2010年3月から翌年の1月まで、熊本県津奈木町のつなぎ美術館が長期にわたって「大地のメモリア」を主催した。このイベントは美術という表現活動を手段に地域資源を再検証して、地域の価値を再評価しようというもので、住民の知識や感性を育んでいこうとする試みだった。

津奈木町は、緑と彫刻のあるまちとして有名で、佐藤忠良氏をはじめ、松尾光伸、岩野勇三、笹戸千津子さんなど著名な彫刻家の作品が、まちのあちこちに展示されている。この期間中、9月18日から12月5日まではつなぎ美術館で「勝野眞言彫刻展 記憶の軌跡と出会うとき」が開かれた。この時、勝野さんはファシリテーター(案内役・進行役)を務めた。

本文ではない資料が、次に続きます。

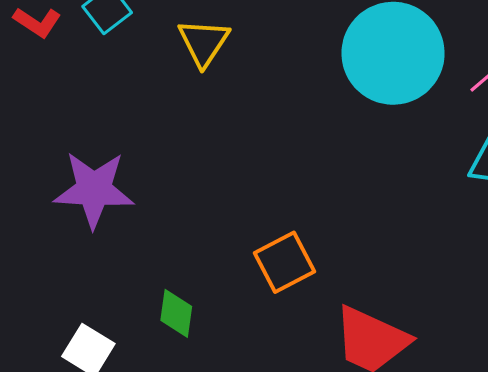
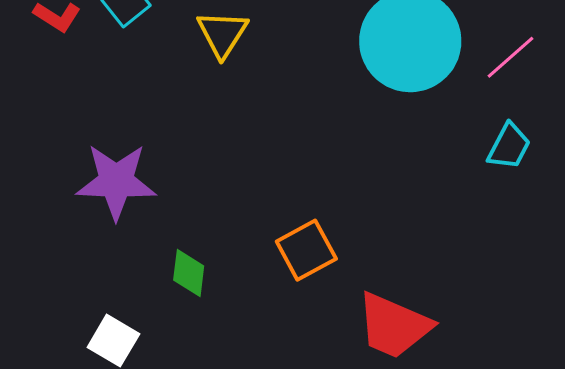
green diamond: (176, 313) -> (189, 273), moved

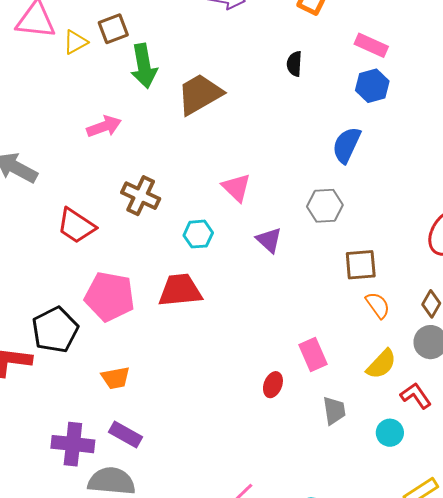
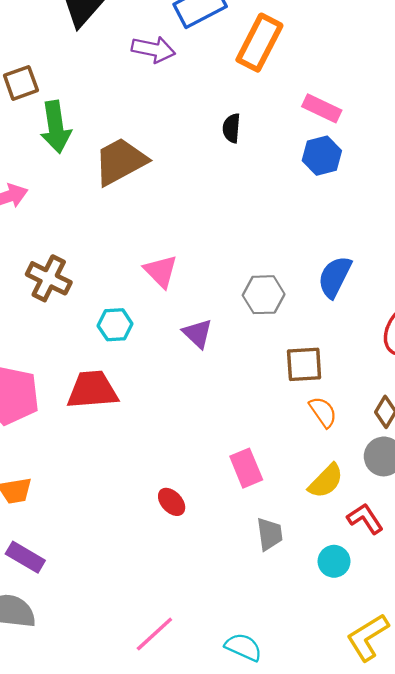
blue semicircle: (347, 145) -> (335, 277), moved
red ellipse: (273, 385) -> (172, 502), moved, turned -65

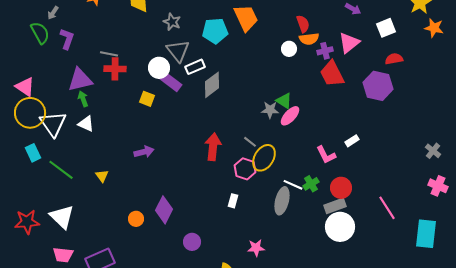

「非常に大胆で刺激的なイベントでした。ワークショップの参加者は住民から募り、子どもも大人も大勢の人が参加してくれました。会期中は津奈木中学校、久木野中学校とも連携し、私は出張授業もしました。素材はすべて地元のものにこだわり、水俣市久木野の瓦工場の跡から1トンの土を採取し、子どもたちが足でこねて彫刻用の粘土を作ったのです。私ははだしで田んぼを走り回った経験がありますが、参加した子どもたちにとっては足の指の間ににゅるっと粘土が入り込む感触はおそらく初めてのものだったと思います。

参加者は顔や動物や人体などさまざまな作品を作りましたが、これらは耕作されていない遊休地にブロックとトタンでつくった釜で焼成しました。燃料となる籾殻は近隣の農家から集めてきたものです。完成した350点の作品は、図書館や文化センターなどの前に陳列され、住民に鑑賞してもらいました。彫刻は立派な地域資源になるということを証明したイベントだったと思います」

「大地のメモリア」で、水俣市久木野で土を採取する勝野さん。

地域資源といえば有名な神社仏閣や景勝地、温泉などを考えてしまうが、彫刻にとっては大地こそが最大の資源なのである。

このイベントの期間中、まちには晴れやかな風が吹き渡り、人々の顔は生き生きしていた。よそから観光客を呼び込んで経済効果を追求しようとしない立派なまちづくりもあるのである。